Im Zuge des Kriegs der USA und Israels gegen Iran ist der Anteil der Befragten, die eine Verbesserung der wirtschaftlichen Verhältnisse in Deutschland erwarten, erneut gesunken: Nur noch 13 Prozent sind zuversichtlich, nach 15 Prozent in der Vorwoche. Unveränderte 66 Prozent erwarten, dass sich die wirtschaftlichen Verhältnisse verschlechtern werden. Keine Veränderung erwarten 18 Prozent, ein Punkt mehr als in der Vorwoche.
Hierzu passt eine Sonderumfrage im Trendbarometer: Nur 27 Prozent der Befragten trauten nach eigenen Angaben der Bundesregierung zu, "die derzeit schwierige wirtschaftliche Lage in Deutschland zu bewältigen". 72 Prozent dagegen trauten dies Schwarz-Rot nicht zu. Selbst unter Unionsanhängern ist die Zuversicht verhalten: Nur 56 Prozent sprachen ihr Zutrauen aus. Unter den SPD.-Anhängern ist eine Mehrheit von 62 Prozent optimistisch. Die Wähler der übrigen Parteien trauen der Bundesregierung mit jeweils deutlicher Mehrheit nicht zu, die schwierige wirtschaftliche Lage zu bewältigen.
Bei der Frage nach den wichtigsten Themen nannte rund jeder zweite Befragte (51 Prozent) den Iran-Krieg, gefolgt von der wirtschaftlichen Lage mit 38 Prozent. Die Spritpreise nannten 19 Prozent und die Bundesregierung fanden 17 Prozent wichtig. Ebenfalls zweistellig rangieren der Ukraine-Krieg (15 Prozent), die Situation in den USA (12 Prozent), Kriege und Konflikte allgemein (11 Prozent) und die Reform der Krankenkassen (10 Prozent). Der in der Ostsee gestrandete Wal kommt auf 9 Prozent. Die Themen Zuwanderung und Klima kommen ebenfalls vor mit einem Anteil von jeweils 5 Prozent.

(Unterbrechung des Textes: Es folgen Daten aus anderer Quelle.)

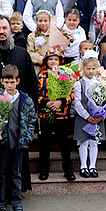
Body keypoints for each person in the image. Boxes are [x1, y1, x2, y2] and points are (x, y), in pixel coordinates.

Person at [0, 64, 37, 211]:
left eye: (12, 82)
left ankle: (16, 202)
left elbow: (31, 121)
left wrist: (26, 137)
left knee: (16, 174)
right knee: (1, 173)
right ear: (2, 81)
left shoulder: (25, 99)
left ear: (18, 81)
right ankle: (1, 202)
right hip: (3, 142)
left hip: (18, 142)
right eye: (6, 82)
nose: (9, 85)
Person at [36, 52, 75, 182]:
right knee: (45, 142)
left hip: (62, 114)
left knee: (64, 143)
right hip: (46, 113)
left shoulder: (66, 74)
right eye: (50, 59)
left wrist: (61, 101)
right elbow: (37, 93)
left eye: (55, 59)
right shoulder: (42, 75)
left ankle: (68, 170)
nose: (53, 61)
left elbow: (72, 93)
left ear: (60, 61)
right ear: (46, 61)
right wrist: (47, 102)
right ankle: (43, 169)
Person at [72, 54, 106, 178]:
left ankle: (92, 166)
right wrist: (87, 116)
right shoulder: (79, 84)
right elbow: (77, 102)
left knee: (94, 142)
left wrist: (100, 115)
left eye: (93, 68)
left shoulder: (100, 83)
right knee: (83, 142)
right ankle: (83, 166)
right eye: (88, 68)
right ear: (83, 69)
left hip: (97, 118)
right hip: (84, 118)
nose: (91, 71)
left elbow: (105, 100)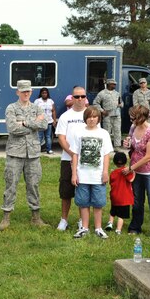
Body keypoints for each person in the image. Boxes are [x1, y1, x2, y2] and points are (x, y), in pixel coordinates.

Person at [0, 79, 48, 230]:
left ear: (31, 92)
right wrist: (33, 124)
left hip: (33, 153)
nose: (26, 93)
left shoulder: (37, 108)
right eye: (23, 91)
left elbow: (44, 125)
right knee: (11, 184)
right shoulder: (11, 108)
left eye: (28, 91)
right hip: (15, 153)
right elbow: (12, 129)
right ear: (17, 92)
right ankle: (6, 216)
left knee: (33, 185)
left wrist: (25, 123)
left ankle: (36, 216)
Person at [69, 106, 113, 238]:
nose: (92, 119)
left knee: (98, 202)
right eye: (89, 116)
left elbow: (106, 155)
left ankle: (98, 228)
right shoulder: (78, 132)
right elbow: (75, 154)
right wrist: (74, 173)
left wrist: (105, 172)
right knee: (83, 202)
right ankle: (84, 227)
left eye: (94, 117)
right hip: (82, 175)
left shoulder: (103, 133)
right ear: (85, 118)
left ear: (98, 118)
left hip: (97, 175)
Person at [123, 105, 150, 238]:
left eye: (133, 117)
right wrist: (127, 144)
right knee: (137, 201)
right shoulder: (133, 128)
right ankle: (135, 227)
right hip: (137, 170)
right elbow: (132, 145)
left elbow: (149, 156)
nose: (131, 120)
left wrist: (131, 168)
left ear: (141, 117)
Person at [55, 85, 90, 231]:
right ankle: (64, 220)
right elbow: (61, 139)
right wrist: (73, 154)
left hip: (87, 160)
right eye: (77, 97)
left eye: (82, 96)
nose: (80, 99)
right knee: (66, 191)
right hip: (67, 159)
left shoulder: (91, 115)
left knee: (83, 190)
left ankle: (83, 220)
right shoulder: (65, 116)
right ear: (72, 98)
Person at [106, 152, 133, 235]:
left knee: (113, 212)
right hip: (124, 198)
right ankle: (118, 229)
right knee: (121, 216)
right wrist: (134, 173)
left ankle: (110, 223)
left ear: (114, 162)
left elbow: (111, 183)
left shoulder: (113, 173)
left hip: (114, 197)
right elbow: (131, 180)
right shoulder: (126, 172)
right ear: (126, 161)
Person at [93, 78, 122, 148]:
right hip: (107, 115)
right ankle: (107, 147)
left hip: (117, 115)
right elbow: (95, 103)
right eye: (113, 84)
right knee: (107, 132)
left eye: (115, 84)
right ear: (108, 84)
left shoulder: (117, 93)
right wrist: (102, 111)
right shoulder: (102, 93)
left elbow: (121, 102)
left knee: (117, 131)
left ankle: (117, 147)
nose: (114, 85)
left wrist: (121, 105)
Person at [34, 87, 57, 154]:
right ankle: (37, 150)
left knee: (48, 137)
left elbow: (53, 111)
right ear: (41, 94)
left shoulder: (51, 101)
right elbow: (34, 111)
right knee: (39, 137)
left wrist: (54, 120)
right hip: (40, 122)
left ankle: (49, 149)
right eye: (43, 93)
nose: (44, 94)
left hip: (49, 122)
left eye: (45, 93)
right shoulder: (37, 101)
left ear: (47, 93)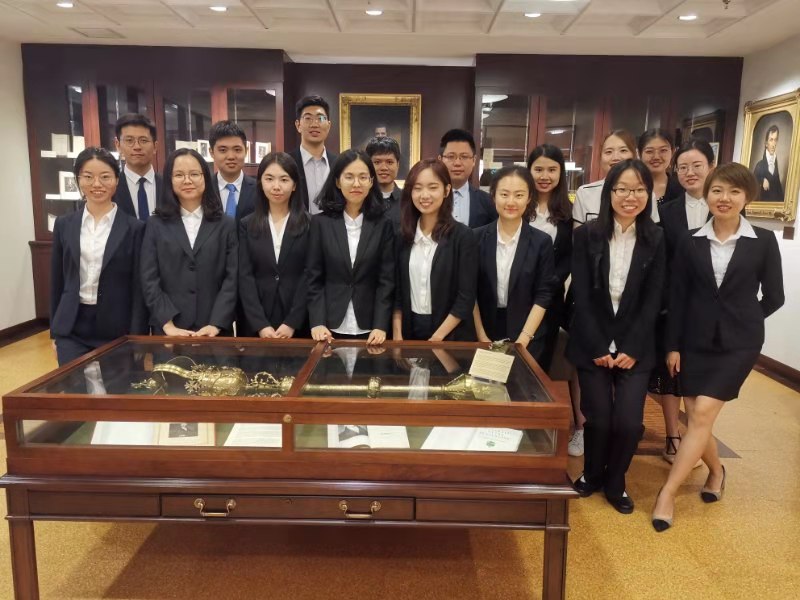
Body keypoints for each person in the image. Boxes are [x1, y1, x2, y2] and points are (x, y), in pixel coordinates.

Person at [652, 163, 784, 532]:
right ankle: (716, 472)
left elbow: (775, 297)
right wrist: (672, 345)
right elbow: (677, 297)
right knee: (697, 416)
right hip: (693, 341)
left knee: (703, 413)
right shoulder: (690, 240)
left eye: (734, 191)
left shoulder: (763, 241)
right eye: (717, 190)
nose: (724, 198)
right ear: (707, 195)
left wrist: (744, 319)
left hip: (738, 345)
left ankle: (667, 493)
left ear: (747, 197)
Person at [569, 159, 666, 515]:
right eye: (622, 189)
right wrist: (597, 344)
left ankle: (616, 481)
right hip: (592, 341)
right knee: (598, 418)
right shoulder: (587, 235)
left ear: (649, 194)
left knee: (628, 423)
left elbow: (654, 299)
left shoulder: (657, 239)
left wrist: (633, 347)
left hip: (635, 346)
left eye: (639, 189)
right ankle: (592, 474)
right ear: (609, 192)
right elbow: (581, 294)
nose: (630, 196)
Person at [50, 147, 147, 365]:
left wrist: (138, 335)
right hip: (72, 326)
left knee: (118, 386)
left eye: (105, 177)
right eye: (88, 177)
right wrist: (55, 331)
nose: (97, 184)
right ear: (78, 180)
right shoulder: (64, 225)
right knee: (74, 385)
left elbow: (139, 288)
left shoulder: (135, 228)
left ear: (116, 180)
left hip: (117, 327)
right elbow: (57, 281)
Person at [654, 139, 716, 465]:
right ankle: (672, 435)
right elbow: (662, 261)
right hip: (673, 305)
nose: (690, 172)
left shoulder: (724, 205)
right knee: (671, 374)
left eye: (697, 166)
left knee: (703, 382)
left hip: (711, 308)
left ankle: (698, 438)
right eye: (683, 167)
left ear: (712, 167)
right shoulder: (667, 211)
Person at [140, 148, 238, 336]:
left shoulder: (225, 224)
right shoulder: (155, 224)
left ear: (205, 178)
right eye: (179, 175)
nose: (187, 180)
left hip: (214, 330)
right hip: (169, 330)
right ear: (169, 180)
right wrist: (168, 324)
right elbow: (149, 278)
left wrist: (216, 323)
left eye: (194, 174)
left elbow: (232, 278)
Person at [526, 144, 583, 457]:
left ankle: (537, 425)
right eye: (538, 169)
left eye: (551, 170)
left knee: (541, 362)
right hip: (515, 297)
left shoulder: (567, 212)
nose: (544, 176)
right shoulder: (518, 202)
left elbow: (567, 259)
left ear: (561, 173)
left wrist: (546, 285)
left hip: (549, 301)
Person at [306, 149, 395, 344]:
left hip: (371, 329)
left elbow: (386, 281)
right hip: (329, 327)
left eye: (363, 177)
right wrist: (317, 322)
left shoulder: (383, 224)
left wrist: (380, 325)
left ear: (371, 182)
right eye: (349, 177)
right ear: (338, 182)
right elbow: (314, 278)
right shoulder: (320, 223)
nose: (356, 184)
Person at [473, 166, 555, 355]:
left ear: (529, 198)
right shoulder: (475, 238)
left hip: (528, 333)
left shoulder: (542, 242)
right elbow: (470, 292)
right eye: (504, 194)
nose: (511, 202)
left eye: (519, 195)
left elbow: (543, 295)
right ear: (493, 196)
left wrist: (523, 340)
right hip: (484, 331)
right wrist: (482, 336)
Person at [393, 158, 478, 341]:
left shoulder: (463, 237)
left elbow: (465, 297)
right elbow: (397, 293)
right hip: (409, 331)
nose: (424, 195)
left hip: (449, 334)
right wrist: (397, 335)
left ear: (446, 190)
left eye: (433, 187)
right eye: (417, 188)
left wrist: (436, 339)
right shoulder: (402, 237)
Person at [238, 152, 310, 339]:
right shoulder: (246, 224)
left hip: (298, 322)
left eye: (284, 180)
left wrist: (292, 322)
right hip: (257, 323)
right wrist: (260, 324)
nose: (276, 186)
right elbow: (245, 276)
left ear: (294, 185)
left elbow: (310, 275)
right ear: (260, 183)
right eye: (269, 179)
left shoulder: (310, 224)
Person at [573, 130, 661, 225]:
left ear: (634, 155)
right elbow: (578, 233)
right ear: (600, 158)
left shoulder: (646, 194)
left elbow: (652, 231)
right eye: (608, 152)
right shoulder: (584, 193)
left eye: (623, 150)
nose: (615, 157)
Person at [438, 129, 497, 228]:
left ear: (474, 160)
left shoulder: (488, 202)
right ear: (440, 160)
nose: (457, 163)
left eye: (464, 157)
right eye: (451, 157)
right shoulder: (428, 198)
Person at [290, 95, 338, 213]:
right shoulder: (287, 162)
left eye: (320, 118)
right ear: (298, 125)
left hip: (331, 224)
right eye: (308, 118)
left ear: (329, 125)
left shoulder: (338, 163)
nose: (315, 124)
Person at [113, 113, 163, 221]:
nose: (137, 147)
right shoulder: (110, 188)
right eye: (129, 140)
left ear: (155, 146)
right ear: (118, 145)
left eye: (143, 140)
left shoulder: (170, 186)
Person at [209, 120, 257, 225]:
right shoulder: (204, 188)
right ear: (211, 152)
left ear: (246, 151)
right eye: (223, 150)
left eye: (237, 150)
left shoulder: (259, 189)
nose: (231, 156)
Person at [638, 129, 683, 207]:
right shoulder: (629, 186)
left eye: (663, 150)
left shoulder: (682, 190)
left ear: (672, 152)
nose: (656, 157)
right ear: (639, 154)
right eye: (649, 151)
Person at [365, 136, 402, 228]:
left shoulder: (408, 200)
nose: (384, 168)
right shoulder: (360, 199)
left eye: (389, 162)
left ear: (398, 165)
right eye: (377, 162)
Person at [753, 125, 783, 202]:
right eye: (771, 140)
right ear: (766, 143)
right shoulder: (759, 165)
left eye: (775, 140)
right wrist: (762, 180)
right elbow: (752, 183)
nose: (773, 144)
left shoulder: (775, 164)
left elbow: (778, 188)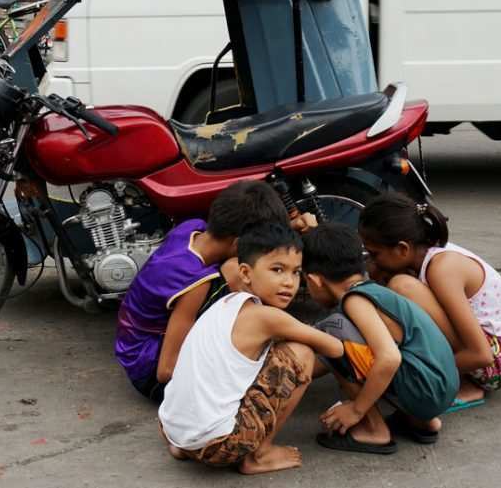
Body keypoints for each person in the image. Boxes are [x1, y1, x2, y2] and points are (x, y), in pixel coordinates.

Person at [158, 222, 343, 475]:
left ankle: (186, 447)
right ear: (245, 273)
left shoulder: (226, 303)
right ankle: (259, 455)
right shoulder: (267, 317)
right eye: (277, 269)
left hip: (172, 429)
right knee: (302, 354)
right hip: (220, 447)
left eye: (296, 272)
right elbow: (335, 349)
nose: (289, 282)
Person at [115, 180, 315, 402]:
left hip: (133, 348)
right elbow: (166, 370)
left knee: (244, 270)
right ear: (239, 243)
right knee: (245, 276)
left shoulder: (193, 229)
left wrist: (292, 227)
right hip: (152, 373)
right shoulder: (196, 283)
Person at [359, 193, 501, 410]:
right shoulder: (422, 256)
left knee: (402, 286)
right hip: (486, 350)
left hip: (499, 361)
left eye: (375, 254)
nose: (371, 262)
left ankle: (457, 381)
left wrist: (422, 375)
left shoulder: (442, 269)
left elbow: (481, 355)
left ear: (403, 248)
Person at [302, 223, 459, 455]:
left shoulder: (355, 300)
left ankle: (374, 430)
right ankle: (422, 422)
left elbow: (389, 358)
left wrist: (356, 409)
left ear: (315, 280)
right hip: (442, 388)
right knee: (345, 339)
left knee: (331, 333)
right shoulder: (374, 291)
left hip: (424, 390)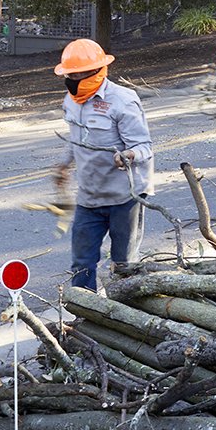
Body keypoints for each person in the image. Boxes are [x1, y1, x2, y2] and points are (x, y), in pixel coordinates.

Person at [51, 38, 152, 291]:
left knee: (124, 265)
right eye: (69, 74)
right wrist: (64, 165)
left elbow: (144, 147)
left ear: (97, 71)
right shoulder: (70, 101)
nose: (72, 80)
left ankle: (124, 315)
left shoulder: (123, 100)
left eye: (79, 74)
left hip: (124, 198)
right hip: (89, 198)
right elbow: (76, 139)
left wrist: (128, 156)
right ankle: (83, 314)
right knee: (82, 263)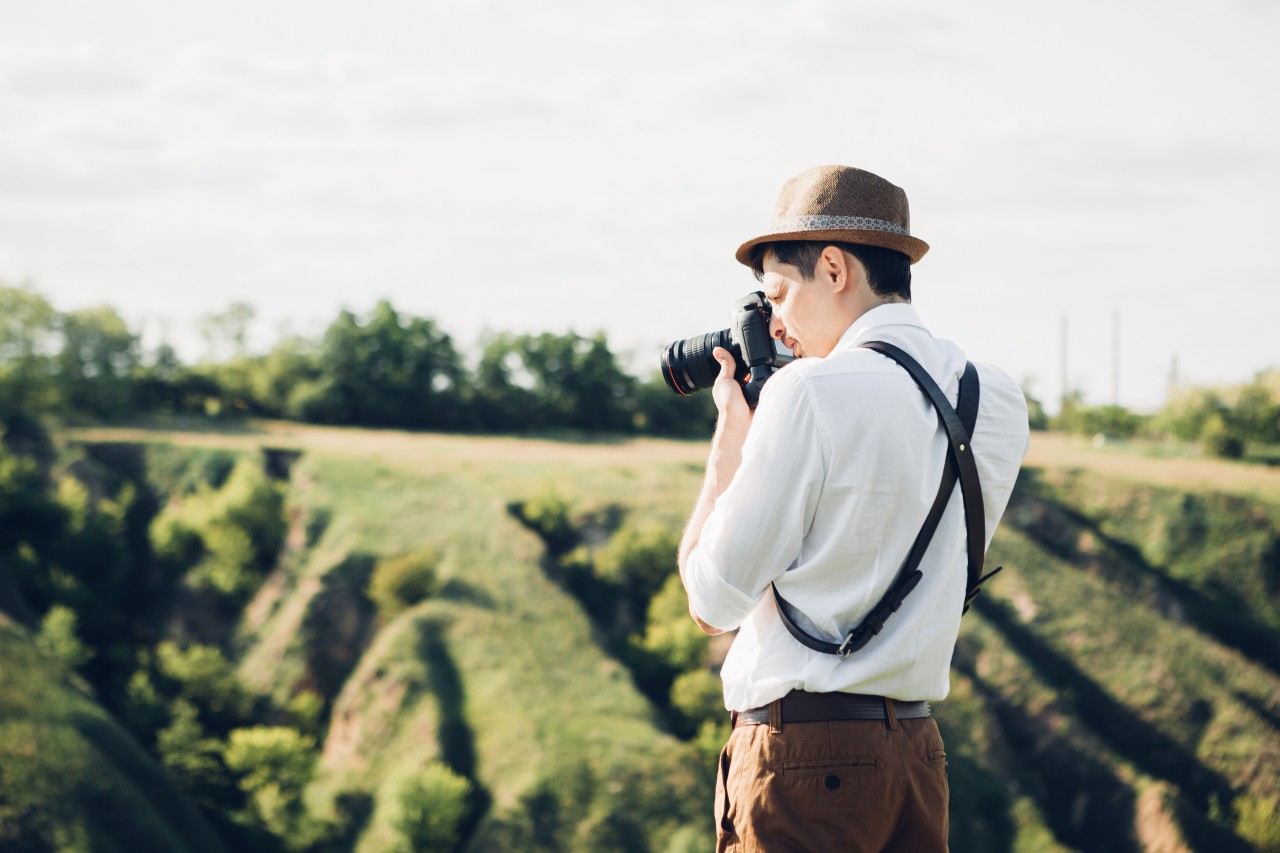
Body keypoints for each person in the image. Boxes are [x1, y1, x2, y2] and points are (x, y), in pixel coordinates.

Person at [677, 165, 1030, 852]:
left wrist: (731, 435)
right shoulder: (995, 398)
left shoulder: (808, 392)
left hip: (803, 759)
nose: (774, 324)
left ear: (834, 268)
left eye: (777, 294)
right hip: (918, 755)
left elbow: (710, 598)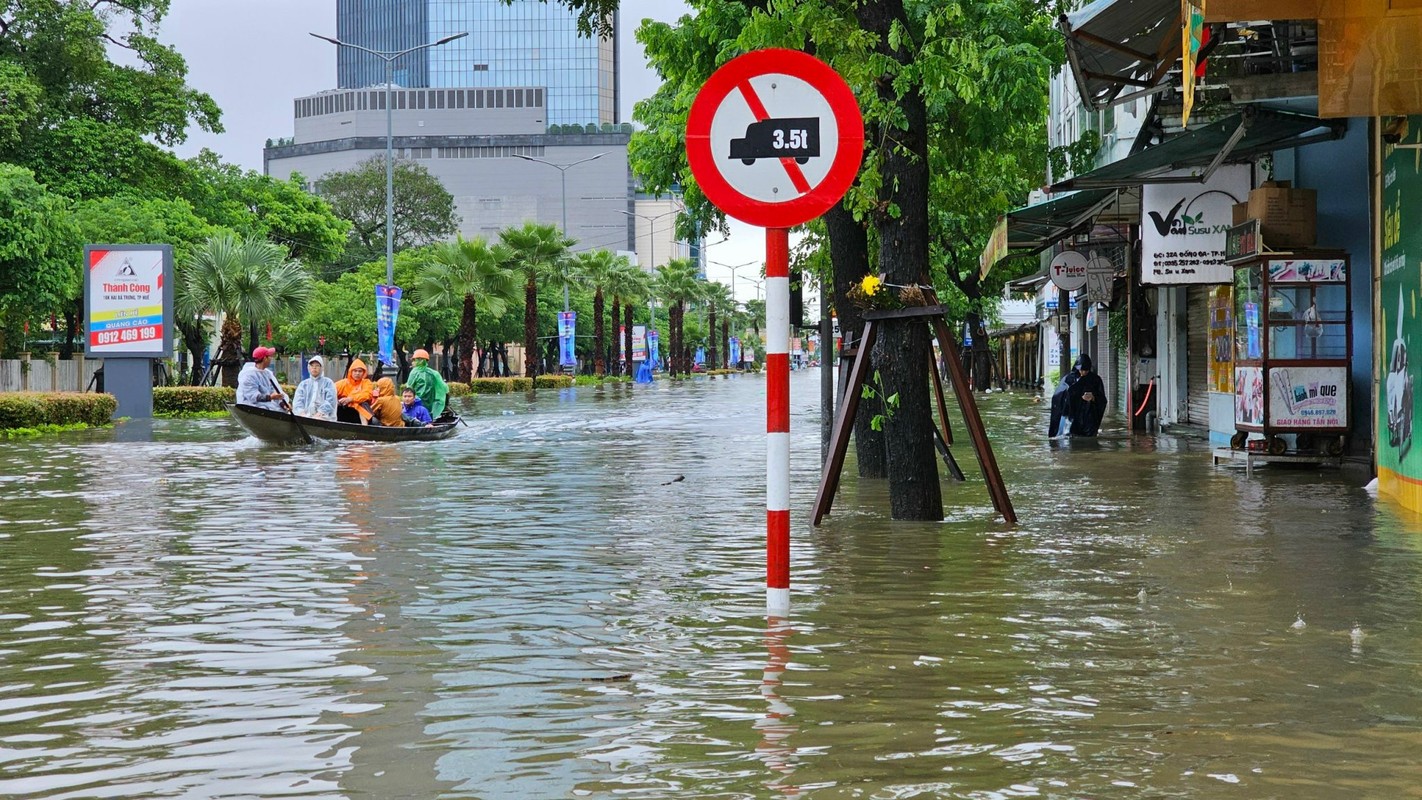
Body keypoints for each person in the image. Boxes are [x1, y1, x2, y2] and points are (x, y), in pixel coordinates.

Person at [237, 346, 289, 412]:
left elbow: (275, 391)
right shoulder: (248, 375)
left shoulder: (268, 374)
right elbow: (252, 396)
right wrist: (270, 397)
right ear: (265, 358)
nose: (271, 358)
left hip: (267, 406)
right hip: (252, 408)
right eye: (269, 356)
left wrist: (283, 404)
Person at [1066, 355, 1108, 437]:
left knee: (1090, 438)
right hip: (1075, 415)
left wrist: (1093, 398)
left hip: (1090, 415)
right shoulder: (1070, 379)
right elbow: (1064, 397)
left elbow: (1103, 400)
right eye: (1082, 370)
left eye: (1086, 370)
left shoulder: (1096, 380)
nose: (1084, 372)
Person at [405, 348, 449, 419]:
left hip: (416, 403)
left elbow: (408, 388)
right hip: (430, 404)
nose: (412, 362)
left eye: (414, 360)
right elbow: (445, 389)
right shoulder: (434, 373)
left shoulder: (414, 372)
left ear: (420, 360)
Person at [292, 355, 336, 419]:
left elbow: (330, 401)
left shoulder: (328, 383)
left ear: (322, 367)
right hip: (304, 418)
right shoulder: (303, 384)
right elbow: (298, 401)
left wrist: (319, 413)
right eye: (312, 366)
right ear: (309, 368)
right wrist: (302, 414)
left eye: (317, 366)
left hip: (325, 419)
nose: (314, 368)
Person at [335, 358, 375, 424]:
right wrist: (339, 401)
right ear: (351, 372)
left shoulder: (367, 383)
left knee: (363, 403)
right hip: (344, 412)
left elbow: (367, 395)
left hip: (360, 414)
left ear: (363, 373)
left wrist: (351, 399)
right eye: (355, 371)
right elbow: (331, 391)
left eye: (360, 371)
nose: (357, 373)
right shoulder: (343, 383)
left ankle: (364, 428)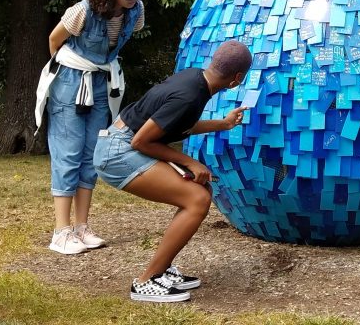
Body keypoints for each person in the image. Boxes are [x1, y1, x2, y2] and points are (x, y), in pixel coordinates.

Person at [93, 41, 251, 302]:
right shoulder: (190, 95)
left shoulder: (195, 79)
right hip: (118, 152)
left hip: (121, 142)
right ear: (237, 78)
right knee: (197, 199)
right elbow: (141, 141)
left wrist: (222, 124)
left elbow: (175, 123)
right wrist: (191, 162)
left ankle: (162, 270)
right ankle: (146, 282)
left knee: (200, 191)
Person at [34, 0, 148, 255]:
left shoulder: (136, 12)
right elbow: (54, 41)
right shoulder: (81, 11)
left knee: (91, 153)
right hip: (71, 80)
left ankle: (82, 228)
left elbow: (113, 48)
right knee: (68, 151)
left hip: (102, 81)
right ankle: (61, 232)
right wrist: (71, 70)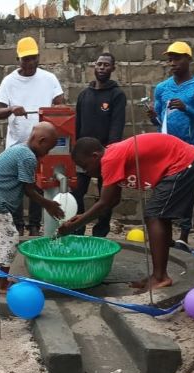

Die Daten zum RTL/ntv-Trendbarometer wurden vom Markt- und Meinungsforschungsinstitut Forsa im Auftrag von RTL Deutschland zwischen dem 31. März und 2. April erhoben. Datenbasis: 1503 Befragte. Statistische Fehlertoleranz: plus/minus 2,5 Prozentpunkte. Die Sonderumfrage zur schwierigen wirtschaftlichen Lage wurde zwischen dem 1. und 2. April erhoben. Datenbasis: 1009 Befragte. Statistische Fehlertoleranz: plus/minus 3 Prozentpunkte.